High cholesterol? Here's a pill. High blood pressure? Here's two pills. High blood sugar? Here's two pills and an injection. This is what many doctors routinely do without ever addressing why the cholesterol, blood pressure or blood sugar is abnormal in the first place.
Did you know that doctors are monitored according to whether they prescribe medications? If they don't follow the cholesterol guidelines by prescribing statins, insurers will send letters scolding them. If they don't talk to you about the cholesterol-lowering effects of walnuts and oat bran, nobody cares. Physicians even get paid more when a drug is prescribed. A medical encounter that generates a prescription is considered more complex, which qualifies for higher reimbursement. In contrast, if a physician uses some of the very limited time with patients to talk about antioxidants and omega-3 fatty acids, they get nothing more.

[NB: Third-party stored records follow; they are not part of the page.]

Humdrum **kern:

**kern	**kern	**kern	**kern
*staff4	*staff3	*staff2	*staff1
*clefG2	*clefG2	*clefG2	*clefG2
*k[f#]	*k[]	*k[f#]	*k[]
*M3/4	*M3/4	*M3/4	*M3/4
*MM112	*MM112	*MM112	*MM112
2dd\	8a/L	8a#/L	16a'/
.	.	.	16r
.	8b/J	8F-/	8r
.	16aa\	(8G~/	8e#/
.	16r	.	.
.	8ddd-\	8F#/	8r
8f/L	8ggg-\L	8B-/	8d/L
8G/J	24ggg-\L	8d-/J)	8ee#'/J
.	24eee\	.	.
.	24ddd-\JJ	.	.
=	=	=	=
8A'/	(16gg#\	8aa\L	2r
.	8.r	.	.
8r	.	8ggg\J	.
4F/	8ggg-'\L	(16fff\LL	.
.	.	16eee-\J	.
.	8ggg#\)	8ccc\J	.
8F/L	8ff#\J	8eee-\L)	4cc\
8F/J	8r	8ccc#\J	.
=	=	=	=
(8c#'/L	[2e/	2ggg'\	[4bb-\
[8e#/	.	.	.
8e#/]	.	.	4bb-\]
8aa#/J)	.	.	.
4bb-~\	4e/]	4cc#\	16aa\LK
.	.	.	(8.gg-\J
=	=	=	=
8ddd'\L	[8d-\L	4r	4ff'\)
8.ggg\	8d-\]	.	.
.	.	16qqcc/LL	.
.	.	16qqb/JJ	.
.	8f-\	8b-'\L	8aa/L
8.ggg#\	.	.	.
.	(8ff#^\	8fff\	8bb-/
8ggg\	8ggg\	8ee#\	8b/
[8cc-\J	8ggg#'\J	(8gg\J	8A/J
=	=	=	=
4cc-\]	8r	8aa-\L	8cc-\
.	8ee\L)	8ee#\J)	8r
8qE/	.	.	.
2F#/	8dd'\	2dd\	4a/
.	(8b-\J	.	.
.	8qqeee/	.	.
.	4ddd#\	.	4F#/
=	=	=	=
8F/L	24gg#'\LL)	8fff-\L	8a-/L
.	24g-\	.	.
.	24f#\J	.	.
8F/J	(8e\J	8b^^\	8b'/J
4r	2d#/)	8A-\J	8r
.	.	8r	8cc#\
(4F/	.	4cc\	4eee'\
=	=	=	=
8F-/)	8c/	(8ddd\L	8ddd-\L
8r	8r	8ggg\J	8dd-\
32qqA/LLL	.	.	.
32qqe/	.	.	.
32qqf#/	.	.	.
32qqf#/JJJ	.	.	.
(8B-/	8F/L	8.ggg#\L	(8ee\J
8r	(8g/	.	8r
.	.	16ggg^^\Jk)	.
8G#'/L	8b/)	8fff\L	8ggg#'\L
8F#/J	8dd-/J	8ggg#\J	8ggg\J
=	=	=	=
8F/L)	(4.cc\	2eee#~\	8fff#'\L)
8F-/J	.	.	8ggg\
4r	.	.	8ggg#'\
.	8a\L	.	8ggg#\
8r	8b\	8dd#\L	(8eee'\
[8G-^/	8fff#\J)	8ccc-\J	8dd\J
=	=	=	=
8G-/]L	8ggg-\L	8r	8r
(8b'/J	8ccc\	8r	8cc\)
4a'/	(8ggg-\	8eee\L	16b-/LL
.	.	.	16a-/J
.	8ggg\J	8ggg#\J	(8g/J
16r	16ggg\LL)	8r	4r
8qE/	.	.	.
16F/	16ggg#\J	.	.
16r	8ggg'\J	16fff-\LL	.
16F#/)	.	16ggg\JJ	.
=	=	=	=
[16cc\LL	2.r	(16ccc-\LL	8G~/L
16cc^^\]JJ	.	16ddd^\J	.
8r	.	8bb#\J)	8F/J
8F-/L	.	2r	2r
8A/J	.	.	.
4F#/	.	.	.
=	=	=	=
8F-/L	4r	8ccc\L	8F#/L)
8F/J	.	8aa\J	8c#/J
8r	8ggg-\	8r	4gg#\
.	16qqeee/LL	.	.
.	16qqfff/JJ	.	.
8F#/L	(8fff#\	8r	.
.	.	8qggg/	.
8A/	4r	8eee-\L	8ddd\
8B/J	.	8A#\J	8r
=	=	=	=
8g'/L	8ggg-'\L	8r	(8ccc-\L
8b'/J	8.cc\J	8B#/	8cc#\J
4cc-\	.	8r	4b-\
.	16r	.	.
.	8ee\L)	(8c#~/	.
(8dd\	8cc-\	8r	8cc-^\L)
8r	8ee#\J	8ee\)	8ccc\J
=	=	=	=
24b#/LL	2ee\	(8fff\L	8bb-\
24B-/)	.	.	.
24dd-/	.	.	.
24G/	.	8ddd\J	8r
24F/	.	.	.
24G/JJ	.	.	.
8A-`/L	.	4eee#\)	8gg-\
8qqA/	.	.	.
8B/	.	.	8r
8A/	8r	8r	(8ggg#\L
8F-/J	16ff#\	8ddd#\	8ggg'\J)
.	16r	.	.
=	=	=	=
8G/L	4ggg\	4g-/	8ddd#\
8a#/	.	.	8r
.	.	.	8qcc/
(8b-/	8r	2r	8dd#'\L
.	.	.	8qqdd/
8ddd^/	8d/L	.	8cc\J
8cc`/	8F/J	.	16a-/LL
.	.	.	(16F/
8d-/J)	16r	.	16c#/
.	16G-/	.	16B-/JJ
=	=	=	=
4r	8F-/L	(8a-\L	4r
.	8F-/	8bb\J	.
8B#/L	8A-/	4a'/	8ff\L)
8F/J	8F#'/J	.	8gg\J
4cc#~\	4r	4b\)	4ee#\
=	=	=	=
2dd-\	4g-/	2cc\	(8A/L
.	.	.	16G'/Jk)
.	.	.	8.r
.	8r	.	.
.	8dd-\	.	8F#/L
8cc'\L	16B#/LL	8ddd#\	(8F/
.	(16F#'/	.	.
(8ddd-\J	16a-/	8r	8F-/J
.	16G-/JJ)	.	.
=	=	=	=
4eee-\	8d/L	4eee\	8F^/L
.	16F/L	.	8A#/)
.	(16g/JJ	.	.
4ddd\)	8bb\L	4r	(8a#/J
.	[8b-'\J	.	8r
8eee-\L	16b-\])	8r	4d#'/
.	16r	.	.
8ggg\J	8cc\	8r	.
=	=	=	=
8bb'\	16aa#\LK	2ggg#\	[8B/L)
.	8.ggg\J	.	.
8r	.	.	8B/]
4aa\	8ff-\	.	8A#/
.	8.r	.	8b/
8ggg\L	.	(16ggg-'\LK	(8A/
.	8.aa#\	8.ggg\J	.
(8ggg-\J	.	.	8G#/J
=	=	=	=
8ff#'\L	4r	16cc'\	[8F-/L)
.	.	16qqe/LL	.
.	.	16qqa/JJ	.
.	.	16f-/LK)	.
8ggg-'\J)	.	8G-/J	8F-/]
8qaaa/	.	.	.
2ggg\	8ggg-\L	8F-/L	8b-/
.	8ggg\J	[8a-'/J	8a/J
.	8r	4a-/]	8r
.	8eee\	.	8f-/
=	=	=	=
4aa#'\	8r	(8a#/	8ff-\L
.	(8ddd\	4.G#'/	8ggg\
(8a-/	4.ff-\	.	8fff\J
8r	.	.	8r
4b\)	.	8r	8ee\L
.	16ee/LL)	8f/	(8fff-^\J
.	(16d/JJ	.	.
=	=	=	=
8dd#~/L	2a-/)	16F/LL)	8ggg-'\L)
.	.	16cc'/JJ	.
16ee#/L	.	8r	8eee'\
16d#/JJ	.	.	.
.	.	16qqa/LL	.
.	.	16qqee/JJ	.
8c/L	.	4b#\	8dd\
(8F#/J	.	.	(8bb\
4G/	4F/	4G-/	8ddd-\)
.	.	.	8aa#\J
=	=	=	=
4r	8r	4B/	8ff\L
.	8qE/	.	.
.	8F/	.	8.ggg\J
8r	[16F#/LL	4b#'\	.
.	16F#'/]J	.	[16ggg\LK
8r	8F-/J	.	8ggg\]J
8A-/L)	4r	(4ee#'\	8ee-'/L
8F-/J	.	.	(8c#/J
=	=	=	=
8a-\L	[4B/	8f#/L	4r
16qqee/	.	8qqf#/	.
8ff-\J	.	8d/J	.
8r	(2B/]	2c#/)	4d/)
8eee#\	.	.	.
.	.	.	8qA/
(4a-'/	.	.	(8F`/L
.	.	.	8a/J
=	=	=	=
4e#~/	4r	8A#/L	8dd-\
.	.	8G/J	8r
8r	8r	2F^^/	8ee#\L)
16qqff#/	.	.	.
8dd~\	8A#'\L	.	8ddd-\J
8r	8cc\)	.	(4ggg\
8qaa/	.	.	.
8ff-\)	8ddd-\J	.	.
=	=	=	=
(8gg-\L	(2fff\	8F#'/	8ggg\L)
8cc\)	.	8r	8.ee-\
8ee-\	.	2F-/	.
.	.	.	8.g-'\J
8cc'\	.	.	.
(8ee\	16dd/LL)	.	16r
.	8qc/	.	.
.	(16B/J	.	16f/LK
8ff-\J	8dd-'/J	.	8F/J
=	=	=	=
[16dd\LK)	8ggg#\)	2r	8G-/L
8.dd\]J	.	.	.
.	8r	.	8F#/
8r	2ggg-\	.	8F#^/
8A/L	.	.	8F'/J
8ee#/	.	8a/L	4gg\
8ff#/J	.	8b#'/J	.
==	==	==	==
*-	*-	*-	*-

In addition, physicians know only the prescription model. They are taught that the only truly valid proof of efficacy is a clinical trial and that everything else is conjecture. That's why pharma rules, even though the literature is full of data about the health benefits of various foods. Food does not have "dosing data."
There may be 30,000 food items in the average grocery store, but none of them has been subjected to any real scientific scrutiny. They bear all sorts of checkmarks and heart symbols, but that tells only part of the story. For example, a cereal might contain fiber -- and boldly tout the ability of this nutrient to lower cholesterol -- but the fine print reveals that a serving of the cereal also delivers the added sugar equivalent of three cookies. Any positive health effect of the fiber is completely negated. But how is the average consumer supposed to know this? They're not. They're just supposed to like the taste and feel good about buying that cereal. My patients may have been trying to "eat better," but they were getting duped.
Two decades ago, the National Institutes of Health cholesterol guidelines mandated that changing diet should be tried for three months as the first step in treating high cholesterol, before putting anyone on drugs.
Treatment guidelines, representing the standard of care, only pay lip service to nutrition. For example, the American Heart Association's latest cholesterol management guideline is 120 pages long. How much of that is devoted to diet? One paragraph. The guideline mostly instructs providers on which patient to put on which drug and at what dose. Children as young as 10, according to the guidelines, can be started on statin medications such as Lipitor and Crestor.
My solution is to give physicians, and especially patients, an alternative food-based option for cholesterol lowering that could compete with drugs on every level. These foods taste great and are formulated using only health-promoting ingredients. They are dosed and measured and as easy to prescribe and use as medications. Most important, they yield clinically meaningful cholesterol reductions as confirmed by a clinical trial.
A recent study, supported by grant funding, conducted a trial in two countries testing foods in statin intolerant individuals. These were people who are candidates for statin drugs but either can't or won't take the medications due to side effects, such as muscle aches. The only instruction to the study participants was: "Eat these foods twice per day instead of something you're eating already," without making any other lifestyle changes. Literally as simple as "take this pill twice per day."
The result was that 20%, 30%, even close to 40% cholesterol reductions were found in many individuals in just 30 days. This data was submitted at an American Heart Association meeting and will be submitted for publication. These medication-level cholesterol responses were obtained with food. They don't just represent an option for the estimated 20 million Americans who are statin intolerant and have no other solutions but for millions more who need to lower their cholesterol but don't need stains.
As with medications, not everyone's cholesterol will respond equally to a food intervention. Some people should be on statins even if their cholesterol is perfect. But given that it takes only a month of dietary change to determine whether you're a food responder, doesn't it make sense to give people the chance to at least try a validated food intervention before assigning them to a lifetime of pills? Especially since food doesn't have any side effects, just side benefits such as lower blood pressure, better blood sugar control, weight loss and feeling better.